**HOW TO COMPLETE THIS TASK**
Continue the post about furnishing the new apartment from its last sentence.

EXERCISE TEXT Start Marker

A few weeks have rushed by since my last posting. When I think of all that has happened in the past seven weeks, since we left the USA on July 1, I get a bit light-headed. After we received the keys to our apartment, we have been busy cleaning, painting, and furnishing the empty space. Our Akron goods have still not arrived. In fact, the boat’s departure has been postponed, for the fourth time, until August 31. I don’t know the new boat’s name, but we’ve gone through the Atlanta, the Tosca, and the Daedalus. I’m a little afraid what the next one will be called. Perhaps it’s best not to know the name.
We have been living day to day with the bare minimum of “things.” We bought a bed—a very good one. I told Jairo it will probably be the bed we die in so we should make sure it’s comfortable.
A sofa (très BoBo chic), a desk and chair, a dining room table and chairs (more Bo(hemian) than Bo(urgeoisie), a guest bed (Léo’s bed), a buffet, a refrigerator (the tallest refrigerator I’ve ever seen) and an Ikea island with stools to create some workspace in our very efficient, Parisian, open, “American” kitchen—these items round off our major purchases. The kitchen features lovely olive-green cabinets, a dishwasher, a washing machine, an induction stove top, a very small oven, and a micro-wave that Kena and Raphael were able to loan us. We also bought a great bistro table and two folding chairs to put on the balcony. It was marked down 45% and just waiting for us in Monoprix when we walked in one day. Other necessities, like sheets, towels, dishware, some flatware and utensils, cleaning products, and lots of Bonne Maman jam to use the jars temporarily as glassware (very Bo(hemian) of us) have found their way into our closets and cupboards.

EXERCISE TEXT End Marker
DATA Start Marker

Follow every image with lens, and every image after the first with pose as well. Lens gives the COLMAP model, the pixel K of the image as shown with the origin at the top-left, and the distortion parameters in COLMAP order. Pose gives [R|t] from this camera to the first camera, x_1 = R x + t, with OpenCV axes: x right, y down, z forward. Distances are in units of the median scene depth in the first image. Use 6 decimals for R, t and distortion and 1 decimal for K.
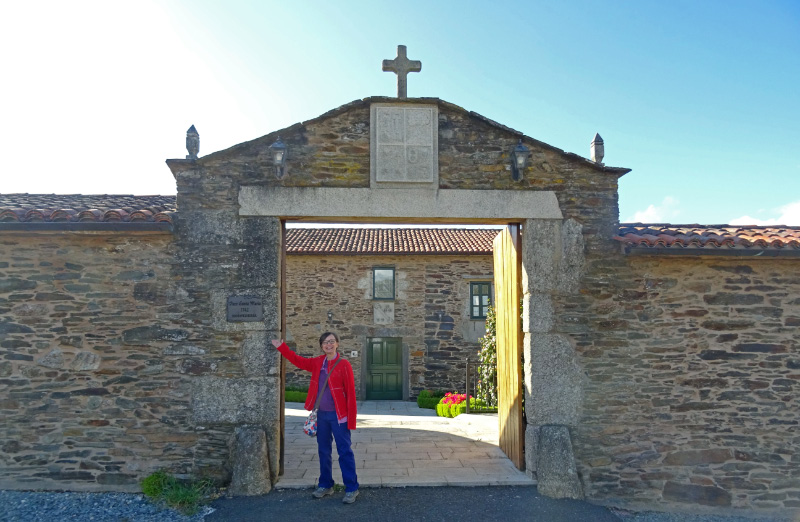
lens RADIAL K [[663.8, 0, 397.9], [0, 663.8, 260.7], [0, 0, 1]] dist [0.013654, -0.017349]
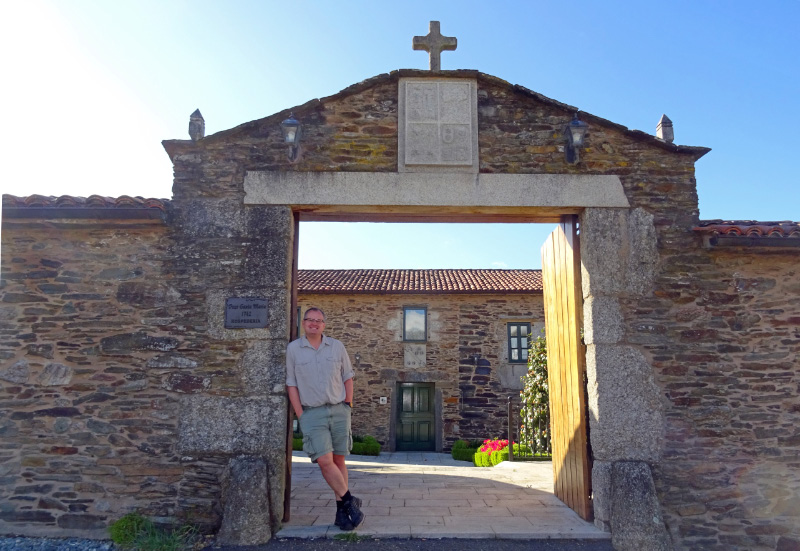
lens RADIAL K [[608.7, 0, 402.2], [0, 608.7, 276.8], [0, 0, 1]] dist [0.007175, -0.011972]
pose [[0.999024, -0.001798, -0.044130, -0.002245], [-0.003013, 0.994068, -0.108720, 0.108240], [0.044064, 0.108747, 0.993092, 0.243695]]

DATA End Marker

**TASK RESULT**
We are slowly exploring the neighborhood. It’s a little difficult in August since many businesses close for vacation. But we are trying out different boulangeries and butcher shops and trying to determine the best supermarket to frequent and where to buy our vegetables, cheese, and fish. Aligre, one of Paris’ traditional open air and enclosed markets, is a ten-minute walk from the apartment. The options for garden-fresh, local, and organic food are many and will increase in September when the city goes back to work.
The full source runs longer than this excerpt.